Vielleicht auch deshalb mehren sich die Unterstützer von Merkel. Zu Volker Kauder und CDU-Generalsekretärin Annegret Kramp-Karrenbauer bezieht auch überraschend CSU-Entwicklungsminister Gerd Müller Position: Müller spricht sich klar für ein gemeinsames europäisches Vorgehen aus. Sowohl bei der Bekämpfung der Fluchtursachen als auch beim Grenzschutz brauche es zu "hundert Prozent" eine europäische Lösung, sagte der CSU-Politiker im ARD-"Morgenmagazin". Müller vertritt damit eine andere Position als Seehofer. Zum Streit zwischen Seehofer und Merkel sagte Müller: "Ich glaube, das kann man zusammenbringen. Und die beiden werden das zusammenbringen."

Was will Seehofer?

Innenminister Horst Seehofer: Seehofer will Flüchtlinge ohne Papiere und solche, die bereits in einem anderen EU-Land registriert wurden, an der Grenze zurückweisen. (Quelle: dpa)Innenminister Horst Seehofer: Seehofer will Flüchtlinge ohne Papiere und solche, die bereits in einem anderen EU-Land registriert wurden, an der Grenze zurückweisen. (Quelle: dpa)
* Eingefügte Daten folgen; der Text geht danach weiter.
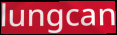
lungcan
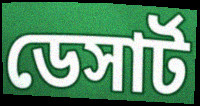
ডেসার্ট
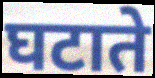
घटाते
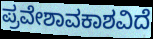
ಪ್ರವೇಶಾವಕಾಶವಿದೆ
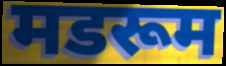
मडरूम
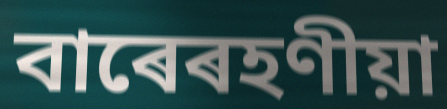
বাৰেৰহণীয়া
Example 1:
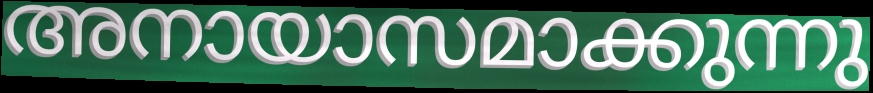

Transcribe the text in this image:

അനായാസമാക്കുന്നു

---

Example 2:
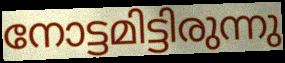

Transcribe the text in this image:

നോട്ടമിട്ടിരുന്നു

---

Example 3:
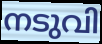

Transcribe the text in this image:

നടുവി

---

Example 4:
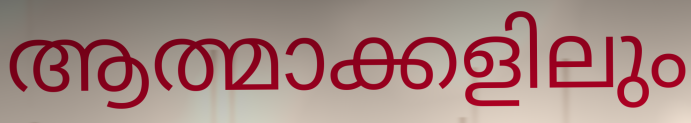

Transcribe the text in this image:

ആത്മാക്കളിലും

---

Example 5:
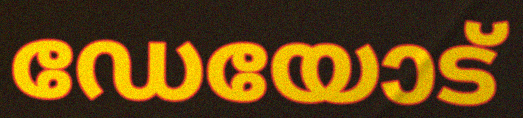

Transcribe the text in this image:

ഡേയോട്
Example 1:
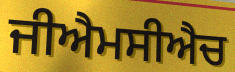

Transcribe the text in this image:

ਜੀਐਮਸੀਐਚ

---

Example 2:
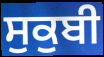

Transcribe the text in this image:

ਸੁਕੁਬੀ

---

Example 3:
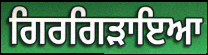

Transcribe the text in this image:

ਗਿਰਗਿੜਾਇਆ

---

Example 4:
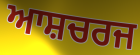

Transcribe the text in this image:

ਆਸ਼ਚਰਜ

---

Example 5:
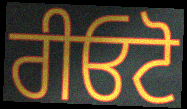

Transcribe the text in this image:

ਰੀਓਟੋ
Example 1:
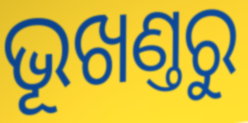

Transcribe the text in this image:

ଭୂଖଣ୍ତରୁ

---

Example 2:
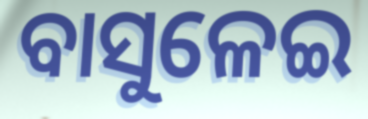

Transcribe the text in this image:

ବାସୁଳେଇ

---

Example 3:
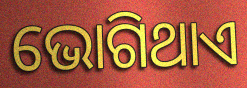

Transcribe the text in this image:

ଭୋଗିଥାଏ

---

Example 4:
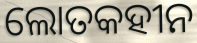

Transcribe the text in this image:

ଲୋତକହୀନ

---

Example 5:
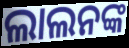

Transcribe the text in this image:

ଲାଲନଙ୍କ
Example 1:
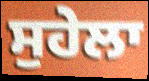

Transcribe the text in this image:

ਸੁਹੇਲਾ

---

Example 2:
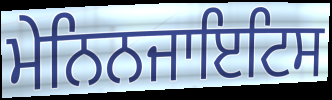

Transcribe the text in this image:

ਮੇਨਿਨਜਾਇਟਿਸ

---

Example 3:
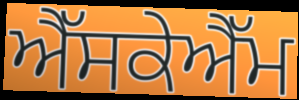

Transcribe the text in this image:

ਐੱਸਕੇਐੱਮ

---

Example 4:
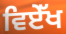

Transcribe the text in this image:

ਵਿਏੱਖ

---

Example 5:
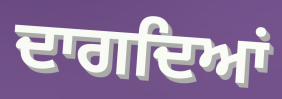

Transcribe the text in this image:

ਦਾਗਦਿਆਂ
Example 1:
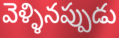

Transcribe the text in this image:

Der Innenminister will Flüchtlinge ohne Papiere und solche, die bereits in einem anderen EU-Land registriert wurden, an der Grenze zurückweisen. Auch abgeschobene Asylbewerber, die wieder nach Deutschland einreisen wollen, sollen konsequent abgewiesen werden. Zentraler Baustein des Konzepts sind die so genannten Ankerzentren. Dort sollen Flüchtlinge und Migranten zunächst aufgenommen und ihre Anträge geprüft werden. Bei einem positiven Entscheid sollen sie von dort auf Kommunen verteilt, bei einem negativen Entscheid von dort abgeschoben werden. Wie im Koalitionsvertrag vereinbart soll die Zuwanderung auf jährlich 220.000 Flüchtlinge und ihre Familienangehörigen begrenzt worden. Bei Straftätern und Gefährdern möchte der Minister härter durchgreifen.

Wie begründet er seine Haltung?

"Die Asylpolitik in Deutschland muss grundlegend überarbeitet werden", sagt der CSU-Chef. "Wir haben immer noch kein richtiges Regelwerk für die Zukunft." Mit einer härteren Grenzpolitik hofft Seehofer etwa auf einen Abschreckungseffekt. Der soll dafür sorgen, dass sich weniger Menschen auf den Weg nach Deutschland machen. Für den Dienstag hatte Seehofer einen 63 Punkte umfassenden "Masterplan" zur Asylpolitik angekündigt, die Präsentation aber überraschend abgesagt – offenbar wegen erheblicher Differenzen mit Merkel in der Frage. Zuletzt beharrte er vehement auf seinem Konzept. Es umfasse alle Maßnahmen, um in Deutschland Recht und Ordnung wiederherzustellen. Einen "halben Plan mit faulen Kompromissen“ werde er nicht veröffentlichen.

Wie viel Rückendeckung hat Seehofer?

Seehofer weiß die CSU in Bayern und im Bundestag hinter sich. "Wir setzen den Punkt durch", sagte CSU-Landesgruppenchef Alexander Dobrindt. Die CSU-Landesregierung in München, wo im Herbst die wichtige Landtagswahl ansteht, erklärte, man halte solche Zurückweisungen in bestimmten Fällen für "notwendig". Auch aus der CDU kommt Unterstützung. "Ich halte das für eine Selbstverständlichkeit, dass an der Grenze zurückgewiesen wird", sagte etwa Sachsens Ministerpräsident Michael Kretschmer.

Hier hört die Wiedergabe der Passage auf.